WORK ITEM:
Without including any pictures, give back all of the data exactly.

PROVIDED MATERIAL:
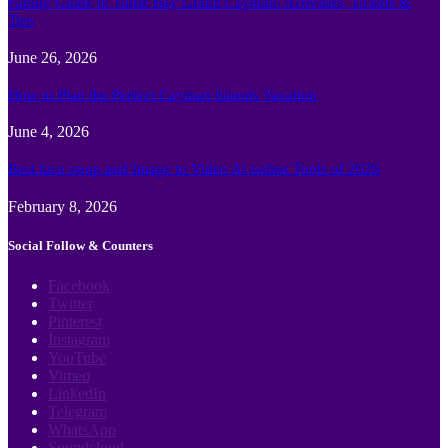
Family Guide to Turtle Bay Grand Cayman: Activities, Tickets &
Tips
June 26, 2026
How to Plan the Perfect Cayman Islands Vacation
June 4, 2026
Best face swap and Image to Video Ai online Tools of 2026
February 8, 2026
Social Follow & Counters
Facebook
Twitter
Pinterest
Instagram
YouTube
Vimeo
LinkedIn
Telegram
WhatsApp
Soundcloud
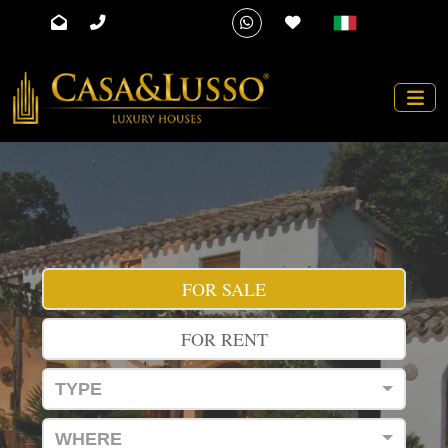
FOR SALE
FOR RENT
TYPE
WHERE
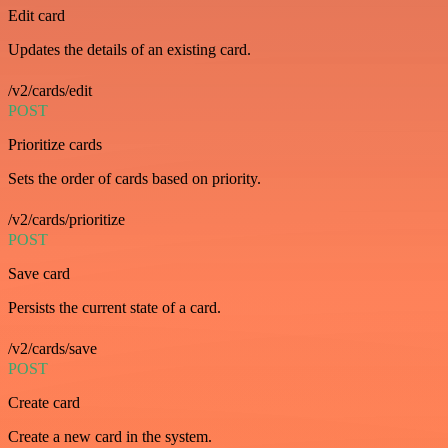
Edit card
Updates the details of an existing card.
/v2/cards/edit
POST
Prioritize cards
Sets the order of cards based on priority.
/v2/cards/prioritize
POST
Save card
Persists the current state of a card.
/v2/cards/save
POST
Create card
Create a new card in the system.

REPLY:
Family Guide to Turtle Bay Grand Cayman: Activities, Tickets &
Tips
June 26, 2026
How to Plan the Perfect Cayman Islands Vacation
June 4, 2026
Best face swap and Image to Video Ai online Tools of 2026
February 8, 2026
Social Follow & Counters
Facebook
Twitter
Pinterest
Instagram
YouTube
Vimeo
LinkedIn
Telegram
WhatsApp
Soundcloud
FOR SALE
FOR RENT
TYPE
WHERE
Edit card
Updates the details of an existing card.
/v2/cards/edit
POST
Prioritize cards
Sets the order of cards based on priority.
/v2/cards/prioritize
POST
Save card
Persists the current state of a card.
/v2/cards/save
POST
Create card
Create a new card in the system.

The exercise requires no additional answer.